そう。だから、寝て起きれば、きっと元の世界に……?
元の世界?
あれ……?
オレ……は……。
だが、寝て起きたら、どうやら次の日で……。
「お母さん、ちょっと売店行ってくるからね」
聖の母親が、そう言って部屋を出て、数分後……。
ガチャッとドアが開いて……。
誰だ、こいつ。
臭い女が、真っ赤なドレスを着てツカツカと部屋に入ってきた。
「……。」
「ふーん、生き返ったんだ……」
は?なんだ、お前……。
その女は、ジロジロ俺を見て、クスッと笑うと部屋を出ていった……。
……にしても、臭い女だったな。誰だか知らんが。俺は、王子だぞ!追放されたけどな……。
それから、しばらくして、母親という女が部屋に入ってきた瞬間、表情が一瞬険しくなった。

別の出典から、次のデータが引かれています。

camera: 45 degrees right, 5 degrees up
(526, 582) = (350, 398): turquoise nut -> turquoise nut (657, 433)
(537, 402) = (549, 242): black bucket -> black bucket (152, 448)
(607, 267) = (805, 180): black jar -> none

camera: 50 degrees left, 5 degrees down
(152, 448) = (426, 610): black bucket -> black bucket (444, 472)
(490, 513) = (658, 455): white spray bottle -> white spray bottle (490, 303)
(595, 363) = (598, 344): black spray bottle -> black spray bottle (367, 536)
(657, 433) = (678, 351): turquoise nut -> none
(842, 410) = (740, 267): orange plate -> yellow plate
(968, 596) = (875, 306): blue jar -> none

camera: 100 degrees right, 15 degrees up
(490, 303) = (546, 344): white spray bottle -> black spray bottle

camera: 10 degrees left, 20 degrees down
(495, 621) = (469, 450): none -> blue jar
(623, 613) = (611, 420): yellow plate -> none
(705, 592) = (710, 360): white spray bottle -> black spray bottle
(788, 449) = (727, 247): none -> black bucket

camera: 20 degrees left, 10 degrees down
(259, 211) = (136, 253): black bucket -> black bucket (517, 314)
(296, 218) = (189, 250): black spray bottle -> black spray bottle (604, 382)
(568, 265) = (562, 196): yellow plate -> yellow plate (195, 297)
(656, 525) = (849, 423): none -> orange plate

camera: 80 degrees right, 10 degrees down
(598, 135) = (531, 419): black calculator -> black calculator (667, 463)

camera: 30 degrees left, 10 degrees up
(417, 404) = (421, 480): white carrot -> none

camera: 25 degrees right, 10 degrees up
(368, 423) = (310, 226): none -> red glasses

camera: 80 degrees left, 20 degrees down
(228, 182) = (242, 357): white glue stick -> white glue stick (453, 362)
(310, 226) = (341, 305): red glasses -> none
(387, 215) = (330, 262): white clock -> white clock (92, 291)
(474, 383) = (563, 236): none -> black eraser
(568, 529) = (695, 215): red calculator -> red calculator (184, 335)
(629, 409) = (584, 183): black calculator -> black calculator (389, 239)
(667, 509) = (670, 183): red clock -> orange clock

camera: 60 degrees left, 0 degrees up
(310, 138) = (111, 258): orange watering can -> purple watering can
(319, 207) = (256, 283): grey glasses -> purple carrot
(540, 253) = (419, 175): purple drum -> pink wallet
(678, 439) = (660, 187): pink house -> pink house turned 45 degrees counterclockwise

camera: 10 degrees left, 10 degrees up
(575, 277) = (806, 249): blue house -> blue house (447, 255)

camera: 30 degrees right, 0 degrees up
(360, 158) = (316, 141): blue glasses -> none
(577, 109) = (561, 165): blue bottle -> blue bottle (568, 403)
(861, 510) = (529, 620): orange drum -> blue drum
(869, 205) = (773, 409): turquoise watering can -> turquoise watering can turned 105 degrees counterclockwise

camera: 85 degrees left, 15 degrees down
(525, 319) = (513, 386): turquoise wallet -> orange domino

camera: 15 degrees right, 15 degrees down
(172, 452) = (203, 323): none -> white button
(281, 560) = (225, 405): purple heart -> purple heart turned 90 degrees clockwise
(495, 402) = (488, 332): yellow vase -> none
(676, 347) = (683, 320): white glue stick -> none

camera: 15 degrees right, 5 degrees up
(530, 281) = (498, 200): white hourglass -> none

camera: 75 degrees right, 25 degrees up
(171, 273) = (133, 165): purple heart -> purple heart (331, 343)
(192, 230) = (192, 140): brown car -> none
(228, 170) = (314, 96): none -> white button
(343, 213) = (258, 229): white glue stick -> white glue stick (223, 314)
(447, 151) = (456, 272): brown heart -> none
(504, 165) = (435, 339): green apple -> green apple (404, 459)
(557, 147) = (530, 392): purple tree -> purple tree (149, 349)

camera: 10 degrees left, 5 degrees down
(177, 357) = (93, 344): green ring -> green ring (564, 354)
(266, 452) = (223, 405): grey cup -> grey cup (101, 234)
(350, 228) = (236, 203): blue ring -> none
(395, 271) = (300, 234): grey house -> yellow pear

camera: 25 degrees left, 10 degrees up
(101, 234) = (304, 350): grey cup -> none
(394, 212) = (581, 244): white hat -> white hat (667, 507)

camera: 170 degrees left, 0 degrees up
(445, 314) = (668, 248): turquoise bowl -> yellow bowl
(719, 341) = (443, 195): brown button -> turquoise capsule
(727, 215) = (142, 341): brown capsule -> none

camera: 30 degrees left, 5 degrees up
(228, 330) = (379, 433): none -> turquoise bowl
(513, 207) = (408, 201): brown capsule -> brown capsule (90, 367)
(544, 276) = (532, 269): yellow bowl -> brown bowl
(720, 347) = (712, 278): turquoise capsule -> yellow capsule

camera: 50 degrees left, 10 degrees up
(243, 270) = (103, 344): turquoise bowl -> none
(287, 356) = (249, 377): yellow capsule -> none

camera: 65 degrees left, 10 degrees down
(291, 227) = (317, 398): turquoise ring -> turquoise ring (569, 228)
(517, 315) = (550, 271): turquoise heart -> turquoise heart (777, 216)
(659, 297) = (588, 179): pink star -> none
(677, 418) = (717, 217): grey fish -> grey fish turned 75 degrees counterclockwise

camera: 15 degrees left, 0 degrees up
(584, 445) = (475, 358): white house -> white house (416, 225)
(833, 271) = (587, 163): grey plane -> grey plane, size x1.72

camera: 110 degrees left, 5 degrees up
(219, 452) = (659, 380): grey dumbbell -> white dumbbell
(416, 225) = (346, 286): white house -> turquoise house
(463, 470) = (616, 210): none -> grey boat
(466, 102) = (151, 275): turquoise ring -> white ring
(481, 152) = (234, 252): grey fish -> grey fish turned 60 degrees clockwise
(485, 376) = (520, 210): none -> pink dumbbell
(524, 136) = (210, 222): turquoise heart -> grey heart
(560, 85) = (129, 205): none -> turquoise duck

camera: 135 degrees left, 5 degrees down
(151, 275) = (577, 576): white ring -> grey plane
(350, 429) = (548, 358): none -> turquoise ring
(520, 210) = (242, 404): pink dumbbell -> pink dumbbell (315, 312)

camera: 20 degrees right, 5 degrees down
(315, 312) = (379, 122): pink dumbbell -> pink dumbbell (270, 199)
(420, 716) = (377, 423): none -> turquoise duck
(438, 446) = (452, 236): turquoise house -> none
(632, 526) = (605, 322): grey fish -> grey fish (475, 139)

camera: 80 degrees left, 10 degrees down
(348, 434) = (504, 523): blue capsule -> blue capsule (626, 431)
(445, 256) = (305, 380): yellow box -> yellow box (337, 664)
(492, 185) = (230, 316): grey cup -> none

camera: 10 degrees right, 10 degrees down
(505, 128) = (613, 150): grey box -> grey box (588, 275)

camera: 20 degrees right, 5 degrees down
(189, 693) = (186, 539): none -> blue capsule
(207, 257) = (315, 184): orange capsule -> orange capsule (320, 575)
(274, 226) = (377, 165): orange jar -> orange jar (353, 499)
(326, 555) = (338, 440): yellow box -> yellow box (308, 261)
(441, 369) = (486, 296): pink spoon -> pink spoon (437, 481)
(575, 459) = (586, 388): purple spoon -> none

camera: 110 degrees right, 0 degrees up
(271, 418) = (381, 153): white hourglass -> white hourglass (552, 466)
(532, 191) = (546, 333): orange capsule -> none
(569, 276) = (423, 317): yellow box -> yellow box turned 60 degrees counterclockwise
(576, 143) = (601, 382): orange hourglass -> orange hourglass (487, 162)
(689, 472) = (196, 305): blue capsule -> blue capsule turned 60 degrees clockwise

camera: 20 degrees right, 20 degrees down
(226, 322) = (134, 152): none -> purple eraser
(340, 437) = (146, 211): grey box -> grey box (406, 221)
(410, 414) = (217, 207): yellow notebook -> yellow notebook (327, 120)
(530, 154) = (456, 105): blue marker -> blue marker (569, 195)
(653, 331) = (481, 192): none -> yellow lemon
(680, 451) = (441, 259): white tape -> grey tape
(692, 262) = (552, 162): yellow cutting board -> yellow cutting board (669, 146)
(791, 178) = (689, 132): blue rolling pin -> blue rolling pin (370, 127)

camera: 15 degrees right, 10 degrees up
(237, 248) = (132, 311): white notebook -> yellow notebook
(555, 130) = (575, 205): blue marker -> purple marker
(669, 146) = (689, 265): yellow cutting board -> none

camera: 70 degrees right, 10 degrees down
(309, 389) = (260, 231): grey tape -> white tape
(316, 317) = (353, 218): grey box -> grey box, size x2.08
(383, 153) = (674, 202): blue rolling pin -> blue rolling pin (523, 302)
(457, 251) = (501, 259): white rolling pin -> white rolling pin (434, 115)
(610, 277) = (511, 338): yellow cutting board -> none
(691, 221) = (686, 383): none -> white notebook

「聖、売店にね、あなたの好きなプリンがあったから買ってきたわ……。食べるでしょ?」
プリン?なんだそれ。第一、俺菓子は食わない……。
……が、このプリンという食い物は、美味かった。甘くて、下の方がちょっと苦かったけど、上の焦げた感じのプルンッとしたのが、なんともはや……。
「美味い……」
それだけの言葉を発しただけで……。
ヒジリ?ってやつの母親は、泣くのが本当に好きらしいな!
まだ完全な食事は、まだいけないらしいが……。
腕に刺さったテンテキというのも取れて、両腕がちゃんと使えるようになった。
「うっ!」
「はい、あと少し。頑張って!」
動く椅子に座らされた俺は、変な二本の棒を掴んで、立ち上がったり、歩いたり……そんな練習をするようになった。
赤ん坊扱いか?
「これ頑張ったら、明日から普通にご飯! 食べれるからな!」
飯?!マジ?
プリンと変なドロドロしたのしか食わせて貰ってない俺は、そのご飯にありつきたくて、むちゃくちゃリハビリってのを頑張った!
のに!!
「これ……だけ?」
楽しみにしていたご飯というのは、小さな器に入った白いなにかとあったかい汁と……。
「これ、うまっ!!」
甘辛く焼いた肉みたいなやつだった。